WWU’s Jenise Bauman Partnering with State and Local Agencies on Cleanup of Port Orchard’s Harper’s Creek Estuary

WWU Assistant Professor of Environmental Sciences Jenise Bauman and two of her students are working this winter and spring on a monitoring project at Port Orchard’s Harper’s Creek estuary, at the site of an $8 million two-phase restoration effort led by Kitsap County and the state Dept. of Ecology.

Harper’s Creek is a small but important estuary on the southeast shore of Kitsap County. The site of a former brick factory, the estuary has important value for fish and wildlife and is used recreationally, and as a boat launch.

“The first phase of the project has been completed, and we are moving on to the second phase,” Bauman said. “Our role is to monitor certain key species to see how well the restoration efforts are working.”

Bauman said Phase 1 involved replacing a culvert that was a fish-passage barrier and removing piles of “klinker” bricks left over from the long-departed factory. A ball field now sits in the factory’s former location. The new culvert allows for a tidal connection on both sides of the road that spans the estuary.

Phase II involves the removal of more bricks, Bauman’s estuary monitoring program, and the construction of a new bridge to replace the road that spans the estuary.

Bauman’s work, along with that of her two students, Caitlin Sidhu and Jordan Stoecker of Port Orchard, will focus on showing the changes and responses of the estuary to the restoration efforts.

“We will compare the disturbed portion of the estuary, where the bricks have been removed and the new culvert added, to the rest of the estuary, and compare both to other natural and restored estuaries in Washington,” she said.

Bauman and her team will look for changes in vegetation both near and in the water, and search for invasive species such as spartina, reed canarygrass, scotch broom, and purple loosetrife.
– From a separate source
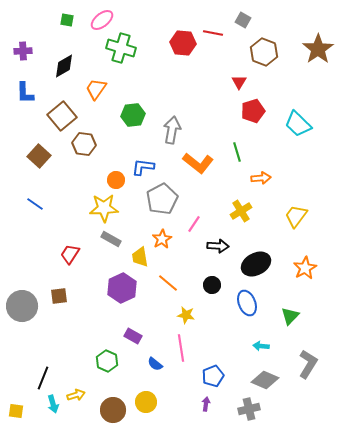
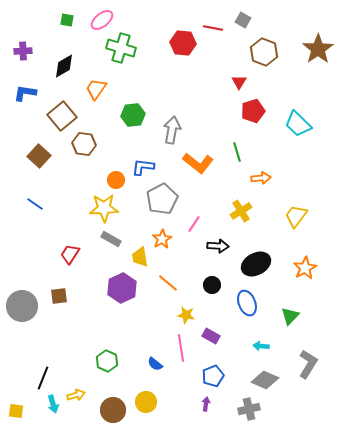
red line at (213, 33): moved 5 px up
blue L-shape at (25, 93): rotated 100 degrees clockwise
purple rectangle at (133, 336): moved 78 px right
They will do water quality monitoring throughout the estuary, and sample for green crabs, forage fish, and note the presence of salmonids returning to Harper’s Creek.

Stoecker, an Environmental Science major in WWU’s Huxley College on the Peninsulas program, said he is currently working with the Clear Creek Task Force doing estuary monitoring, and is looking to build on those skills with this new project.

“I’m really excited to work on this project with Dr. Bauman,” he said. “It’s an important project for the community and I know I will get a ton of field research experience working with her.”

Sidhu echoed Stoecker’s thoughts, and said the project was important both for the ecological health of the coast and because it sheds valuable light on the need to restore estuaries and the riparian zones so important to salmon and other species.

“It also allows me to give back to the community,” she said.

Bauman said her work is funded from a grant through Kitsap County through the state Dept. of Ecology.

“This is a fascinating project because we are going to be looking through this using so many different lenses, from the recreational boating community to the ecological perspective of a former industrial site, all the way to its redevelopment as a larger community park,” she said.